A PARALLEL UNIVERSE IN GARLAND TEXAS - March 2013

While Kristin was having her front yard experience in 2013, I was also having mine about  213 miles to the north. I decided to dig up my lawn and plant a garden in my front yard. There is far too much shade from the trees in my back yard to grow anything. After about the third day of digging, people driving and walking by began to stop and ask questions.  It was amazing. I had lived there for 5 years and often was in my front yard--getting mail, mowing my lawn and trimming the shrubs.  No one had ever stopped once to chat.

Digging up one’s front yard lawn in the USA is far outside the world of status quo.  Front lawns are the most grown crop in the U.S. and you  can’t even eat them. Their primary purpose is cosmetic. The state of a homeowner’s lawn is important in relation to the owner’s status. They’re viewed as an indicator of socio-economic character, which translates into property- and resale values. Thus, a properly maintained lawn tells others you are a good neighbor. So, what are we to think of a person who digs up their front lawn or dares to put a turquoise picnic table on it?

Digging up one’s front yard and replacing it with an orchard and vegetable garden is as alien to Americans as a turquoise table on one’s front lawn. No wonder Kristin and I got visitors. People are curious.  Picnic tables belong in the back yard, not the front yard.  Gardens belong in the back yard, not the front yard.

Both Kristin and I were violating unspoken laws of the front lawn:  You keep it fertilized and mowed. You don’t put lawn furniture on it, and you certainly don’t dig it up.  Unlike Kristin, I was not trying to attract people, and yet they came anyway.  Before the end of the first week people walking by stopped to chat and ask me what I was doing. And during that first week a few people driving by in their cars stopped and got out to chat with me.

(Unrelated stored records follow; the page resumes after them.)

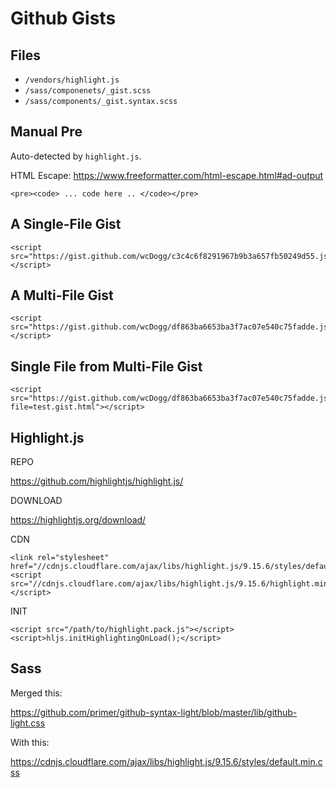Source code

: # Github Gists

## Files

* `/vendors/highlight.js`
* `/sass/componenets/_gist.scss`
* `/sass/components/_gist.syntax.scss`


## Manual Pre

Auto-detected by `highlight.js`.

HTML Escape: https://www.freeformatter.com/html-escape.html#ad-output

    <pre><code> ... code here .. </code></pre>


## A Single-File Gist

    <script src="https://gist.github.com/wcDogg/c3c4c6f8291967b9b3a657fb50249d55.js"></script>


## A Multi-File Gist

    <script src="https://gist.github.com/wcDogg/df863ba6653ba3f7ac07e540c75fadde.js"></script>


## Single File from Multi-File Gist

    <script src="https://gist.github.com/wcDogg/df863ba6653ba3f7ac07e540c75fadde.js?file=test.gist.html"></script>


## Highlight.js

REPO 

https://github.com/highlightjs/highlight.js/

DOWNLOAD 

https://highlightjs.org/download/

CDN

    <link rel="stylesheet" href="//cdnjs.cloudflare.com/ajax/libs/highlight.js/9.15.6/styles/default.min.css">
    <script src="//cdnjs.cloudflare.com/ajax/libs/highlight.js/9.15.6/highlight.min.js"></script>

INIT

    <script src="/path/to/highlight.pack.js"></script>
    <script>hljs.initHighlightingOnLoad();</script>


## Sass

Merged this:

https://github.com/primer/github-syntax-light/blob/master/lib/github-light.css   

With this:

https://cdnjs.cloudflare.com/ajax/libs/highlight.js/9.15.6/styles/default.min.css


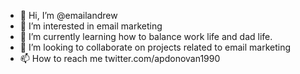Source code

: - 👋 Hi, I’m @emailandrew
- 👀 I’m interested in email marketing
- 🌱 I’m currently learning how to balance work life and dad life.
- 💞️ I’m looking to collaborate on projects related to email marketing
- 📫 How to reach me twitter.com/apdonovan1990

<!---
emailandrew/emailandrew is a ✨ special ✨ repository because its `README.md` (this file) appears on your GitHub profile.
You can click the Preview link to take a look at your changes.
--->
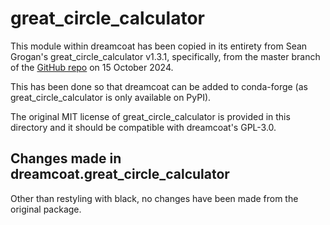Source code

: # great_circle_calculator

This module within dreamcoat has been copied in its entirety from Sean Grogan's great_circle_calculator v1.3.1, specifically, from the master branch of the [GitHub repo](https://github.com/seangrogan/great_circle_calculator) on 15 October 2024.

This has been done so that dreamcoat can be added to conda-forge (as great_circle_calculator is only available on PyPI).

The original MIT license of great_circle_calculator is provided in this directory and it should be compatible with dreamcoat's GPL-3.0.

## Changes made in dreamcoat.great_circle_calculator

Other than restyling with black, no changes have been made from the original package.
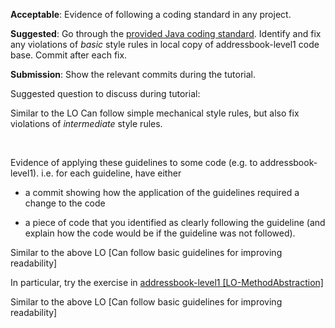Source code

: <div id="followStandard_introduction">

<include src="../../book/codeQuality/followStandard/introduction/q-essay-explain.md" />

</div>


<div id="followStandard_basic">

**Acceptable**: Evidence of following a coding standard in any project.

**Suggested**: Go through the [provided Java coding standard]({{java_coding_standard}}). Identify and fix any violations of _basic_ style rules in local copy of addressbook-level1 code base. Commit after each fix.

**Submission**: Show the relevant commits during the tutorial.

Suggested question to discuss during tutorial:

<include src="../../book/codeQuality/followStandard/basic/q-listViolations.md" />

</div>


<div id="followStandard_intermediate">

Similar to the LO <trigger trigger="click" for="modal:evidenceCodeQuality-followStandardBasic">Can follow simple mechanical style rules</trigger>, but also fix violations of _intermediate_ style rules.

<modal large title="Evidence for LO: Can follow simple mechanical style rules" id="modal:evidenceCodeQuality-followStandardBasic">
  <include src="codeQuality.md#followStandard_basic"/>
</modal>

</div>


<div id="maximiseReadability_basic">
  <div id="common-evidence">

Evidence of applying these guidelines to some code (e.g. to addressbook-level1). i.e. for each guideline, have either 
* a commit showing how the application of the guidelines required a change to the code
* a piece of code that you identified as clearly following the guideline (and explain how the code would be if the guideline was not followed).

  </div>
</div>


<div id="maximiseReadability_intermediate">

Similar to the above LO [Can follow basic guidelines for improving readability]

In particular, try the exercise in [addressbook-level1 [LO-MethodAbstraction]]({{module_org}}/addressbook-level1/blob/master/docs/LearningOutcomes.adoc#abstract-methods-well-code-lo-methodabstraction-code)

</div>


<div id="maximiseReadability_advanced">

Similar to the above LO [Can follow basic guidelines for improving readability]

</div>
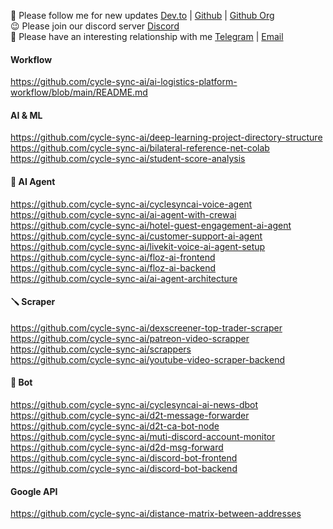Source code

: 👻 Please follow me for new updates [Dev.to](https://dev.to/cyclesync-ai) | [Github](https://github.com/bigdata5911) | [Github Org](https://github.com/cycle-sync-ai) <br />
😉 Please join our discord server [Discord](https://discord.gg/TawJX4ue) <br />
💫 Please have an interesting relationship with me [Telegram](https://t.me/bigdata5911) | [Email](mailto:worker.opentext@gmail.com) <br />

#### Workflow
https://github.com/cycle-sync-ai/ai-logistics-platform-workflow/blob/main/README.md <br />

#### AI & ML
https://github.com/cycle-sync-ai/deep-learning-project-directory-structure <br />
https://github.com/cycle-sync-ai/bilateral-reference-net-colab <br />
https://github.com/cycle-sync-ai/student-score-analysis <br />

#### 🤖 AI Agent
https://github.com/cycle-sync-ai/cyclesyncai-voice-agent <br />
https://github.com/cycle-sync-ai/ai-agent-with-crewai <br />
https://github.com/cycle-sync-ai/hotel-guest-engagement-ai-agent <br />
https://github.com/cycle-sync-ai/customer-support-ai-agent <br />
https://github.com/cycle-sync-ai/livekit-voice-ai-agent-setup <br />
https://github.com/cycle-sync-ai/floz-ai-frontend <br />
https://github.com/cycle-sync-ai/floz-ai-backend <br />
https://github.com/cycle-sync-ai/ai-agent-architecture <br />

#### 🪛 Scraper
https://github.com/cycle-sync-ai/dexscreener-top-trader-scraper <br />
https://github.com/cycle-sync-ai/patreon-video-scrapper <br />
https://github.com/cycle-sync-ai/scrappers <br />
https://github.com/cycle-sync-ai/youtube-video-scraper-backend <br />

#### 👻 Bot
https://github.com/cycle-sync-ai/cyclesyncai-ai-news-dbot <br />
https://github.com/cycle-sync-ai/d2t-message-forwarder <br />
https://github.com/cycle-sync-ai/d2t-ca-bot-node <br />
https://github.com/cycle-sync-ai/muti-discord-account-monitor <br />
https://github.com/cycle-sync-ai/d2d-msg-forward <br />
https://github.com/cycle-sync-ai/discord-bot-frontend <br />
https://github.com/cycle-sync-ai/discord-bot-backend <br />

#### Google API
https://github.com/cycle-sync-ai/distance-matrix-between-addresses <br />
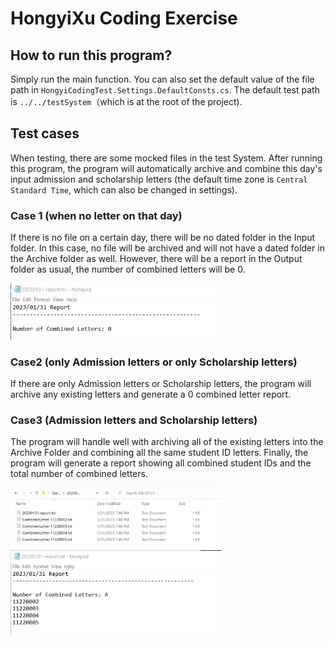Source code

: # HongyiXu Coding Exercise

## How to run this program?

Simply run the main function. You can also set the default value of the file path in `HongyiCodingTest.Settings.DefaultConsts.cs`. The default test path is `../../testSystem`（which is at the root of the project).

## Test cases

When testing, there are some mocked files in the test System. After running this program, the program will automatically archive and combine this day's input admission and scholarship letters (the default time zone is `Central Standard Time`, which can also be changed in settings).

### Case 1 (when no letter on that day)

If there is no file on a certain day, there will be no dated folder in the Input folder. In this case, no file will be archived and will not have a dated folder in the Archive folder as well. However, there will be a report in the Output folder as usual, the number of combined letters will be 0.

<img src="HongyiCodingTest\ScreenShots\NoletterReport.png" style="zoom:33%;" />

### Case2 (only Admission letters or only Scholarship letters)

If there are only Admission letters or Scholarship letters, the program will archive any existing letters and generate a 0 combined letter report.

### Case3 (Admission letters and Scholarship letters)

The program will handle well with archiving all of the existing letters into the Archive Folder and combining all the same student ID letters. Finally, the program will generate a report showing all combined student IDs and the total number of combined letters.

<img src="HongyiCodingTest\ScreenShots\CombineResult.png" style="zoom:33%;" />

<img src="HongyiCodingTest\ScreenShots\CombineReport.png" style="zoom:33%;" />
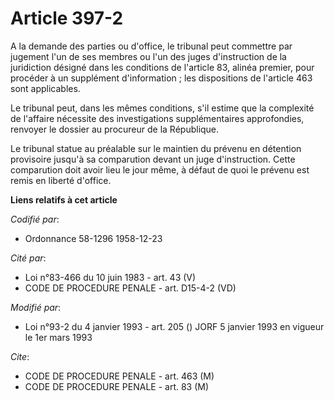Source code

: # Article 397-2

A la demande des parties ou d'office, le tribunal peut commettre par jugement l'un de ses membres ou l'un des juges
d'instruction de la juridiction désigné dans les conditions de l'article 83, alinéa premier, pour procéder à un supplément
d'information ; les dispositions de l'article 463 sont applicables.

Le tribunal peut, dans les mêmes conditions, s'il estime que la complexité de l'affaire nécessite des investigations
supplémentaires approfondies, renvoyer le dossier au procureur de la République.

Le tribunal statue au préalable sur le maintien du prévenu en détention provisoire jusqu'à sa comparution devant un juge
d'instruction. Cette comparution doit avoir lieu le jour même, à défaut de quoi le prévenu est remis en liberté d'office.

**Liens relatifs à cet article**

_Codifié par_:

  - Ordonnance 58-1296 1958-12-23

_Cité par_:

  - Loi n°83-466 du 10 juin 1983 - art. 43 (V)
  - CODE DE PROCEDURE PENALE - art. D15-4-2 (VD)

_Modifié par_:

  - Loi n°93-2 du 4 janvier 1993 - art. 205 () JORF 5 janvier 1993 en vigueur le 1er mars 1993

_Cite_:

  - CODE DE PROCEDURE PENALE - art. 463 (M)
  - CODE DE PROCEDURE PENALE - art. 83 (M)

Of course, the main topic of our conversations was gardening. After about two weeks, I began keeping track of how many stopped.  By the time I finished near the end of May, 122  people had stopped to talk during that time.  It was also from these conversations that a core group was formed and we ended up establishing a Community Garden here in Garland on April 24, 2014.

THREE PATHS CROSS IN 2021

Somehow it seems fitting that the serendipitous journey of two women, living 213 miles apart who decided to repurpose their front yards in 2013 should be united by a turquoise picnic table. It was Pam Swendig, Executive Director of Good Samaritans of Garland  who tied the whole experience together. Pam is in charge of the operations of a non-profit food distribution service in Garland.  The Good Samaritans of Garland feed the homeless and the hungry in our community.  They operate out of an old refurbished residential home near downtown. We give several hundred pounds of food from our garden and pantries to Good Sam’s every year.

A while back, Pam decided to put a lot of turquoise picnic tables around the side of their facility for people to sit in the shade--particularly the homeless who have nowhere to go.  She may be hoping that these turquoise tables, like the one in the yard of Kristin Schell of Austin would attract people of the neighborhood walking by to stop and chat with the homeless.  I don’t know.  I do know that when people stop and take the time to actually talk with one another, magical things happen.

I’m thrilled that we now have one of these lovely tables in our garden. Thank you, Pam!  And I thank all the volunteers at the Good Samaritans of Garland for all the wonderful and selfless work that you do.  I fully expect the turquoise table you gave us to bring even more magic to our Garland Community Garden.